Budget plan includes raises for teachers


Baltimore County teachers would get a raise for the second consecutive year under the 2005-2006 school year operating budget that Superintendent Joe A. Hairston proposed to the school board last night.

The $994 million budget request is an 8 percent, or $73 million, increase over the current school year's budget. It includes money to expand full-day kindergarten, preschool and college-readiness programs.

The increase is the biggest that Hairston has requested in four years. Like superintendents in Anne Arundel and Harford counties, who are proposing even larger percentage increases, Hairston says his district needs the additional money largely to meet the increasing demands of the state's Thornton plan, the federal No Child Left Behind Act and rising health care costs.

Hairston budgeted $23 million for staff compensation increases, an additional $14 million for health insurance, $10 million in step increases and $564,000 for assistant principals' salaries.

School district officials said yesterday that most of the $23 million would go toward raises for the district's 8,000 teachers. They declined to say how much because of continuing union negotiations. They said they have increased the money for teachers' salaries by 4 percent.

After two years with no cost-of-living increases for county employees, teachers received, on average, a 4 percent raise this school year.

Hairston's proposal asks for a bigger increase in money from the state than from the county, a reflection of rising state aid from the Thornton plan, a $1.3 billion initiative to increase Maryland spending on public schools.

Under Hairston's proposal, the county would fund 60 percent of the budget, down from 62 percent this year. The state would fund 39 percent, and 1 percent would come from other sources.

Thornton requires school districts to have full-day kindergarten for all children and preschool for children meeting eligibility requirements by the 2007-2008 school year.

Hairston's budget proposes adding full-day kindergarten at Carney, Gunpowder, Hampton, Hillcrest, Joppa View, Perry Hall, Pine Grove, Pot Spring, Warren and Woodbridge elementary schools. That would leave the district to phase in full-day kindergarten at 19 other schools over the next two years.

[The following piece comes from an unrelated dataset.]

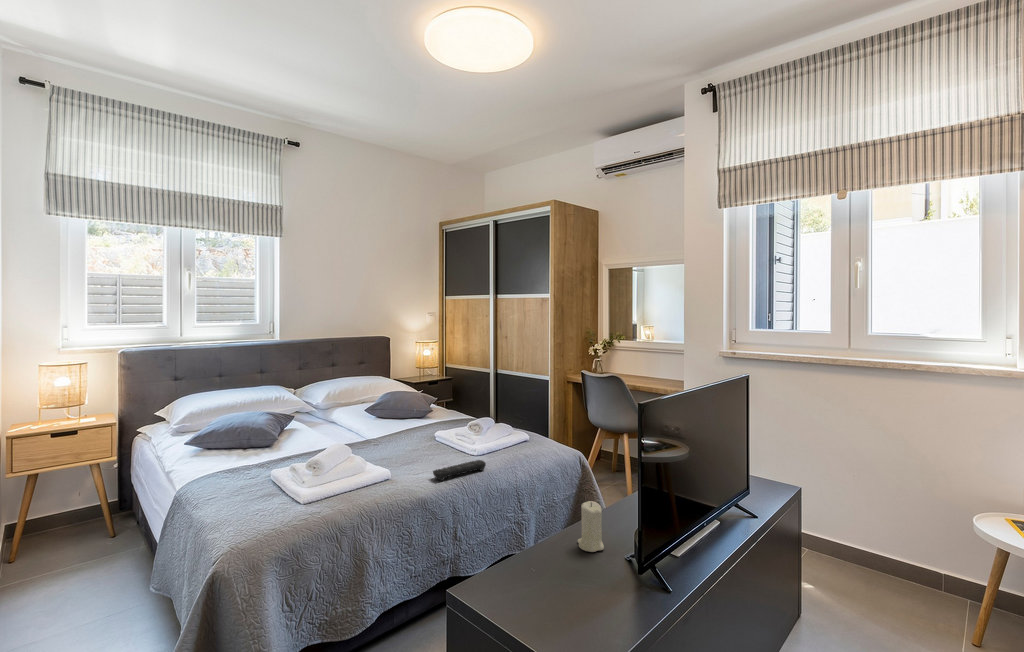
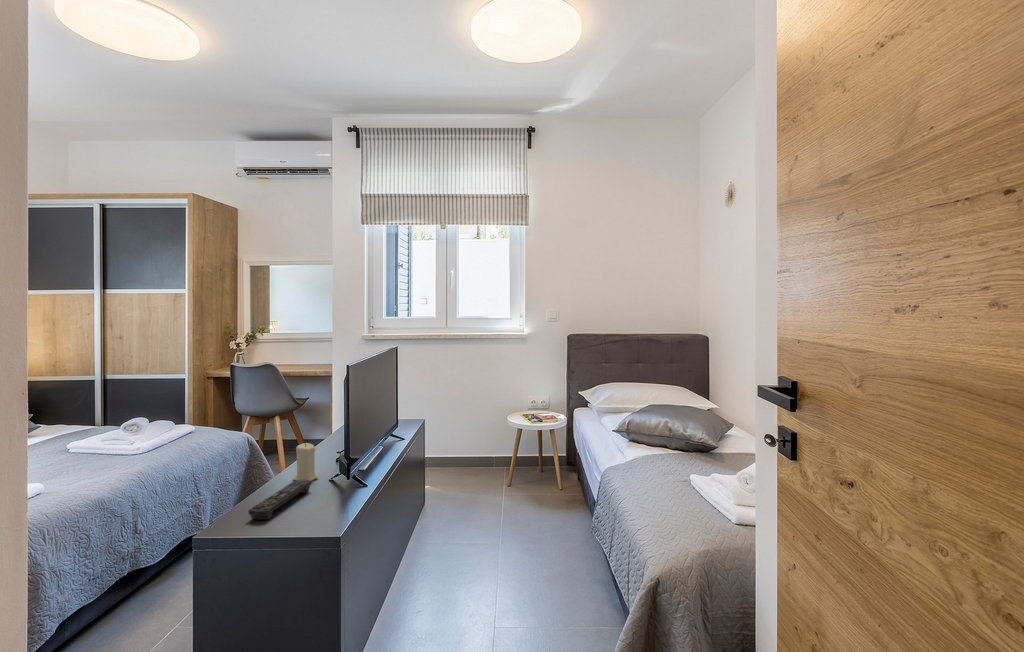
remote control: present [433,460,486,481] -> present [249,480,311,520]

Hairston also answered the call of special-education advocates to add to the staff of the county's Infants and Toddlers Program, which provides services such as speech and physical therapy to children with disabilities. He budgeted $345,800 to add four full-time positions.

Hairston asks for $1.1 million to expand Advancement Via Individual Determination (AVID), an academic support program that primarily serves students who would be the first in their families to attend college. The district now has AVID at 11 high schools, and the money would allow it to expand to five more: Dulaney, Chesapeake, Catonsville, Eastern Technical and Sparrows Point.

The budget would create assistant principal positions at six elementary schools - Chesapeake Terrace, Harford Hills, Middlesex, Martin Boulevard, Carroll Manor and Fifth District - meaning each of the county's 104 elementary schools would have an assistant principal. It would continue funding for Maryland's Tomorrow, a dropout-prevention program for which a grant is expiring.

A public hearing on the spending plan is scheduled for 7 p.m. Jan. 26 at Ridge-Ruxton School, 6916 Charles St. The school board is scheduled to study the budget at a Feb. 1 work session and vote on it Feb. 22.

The board would then send the proposal to County Executive James T. Smith Jr., who can make changes before sending it to the County Council for a final vote. The council can cut the budget but not add to it.

The operating budget does not include construction costs, which are detailed in the capital budget. Hairston's total proposed spending - operating and capital - is $1.3 billion.

Last night, the school board approved Hairston's capital budget request for county funds, including $3 million for land acquisition that could be used to buy property for a new high school to relieve crowding in Perry Hall and Towson. The board approved a capital budget request for state funds in the fall.

The school district planned to post Hairston's budget proposal on its Web site, www.bcps.org, by today.

Budget additions

Baltimore County Superintendent Joe A. Hairston's proposed operating budget includes:

$858,000 for 12,500 new Algebra 1 textbooks.

$982,500 to staff Woodholme Elementary School, scheduled to open in the fall.

$1.3 million in startup costs for Windsor Mill Middle School, scheduled to open in fall of next year.

$1.9 million to cover increased utility costs.

$201,000 for 72 new buses, mostly to replace old ones.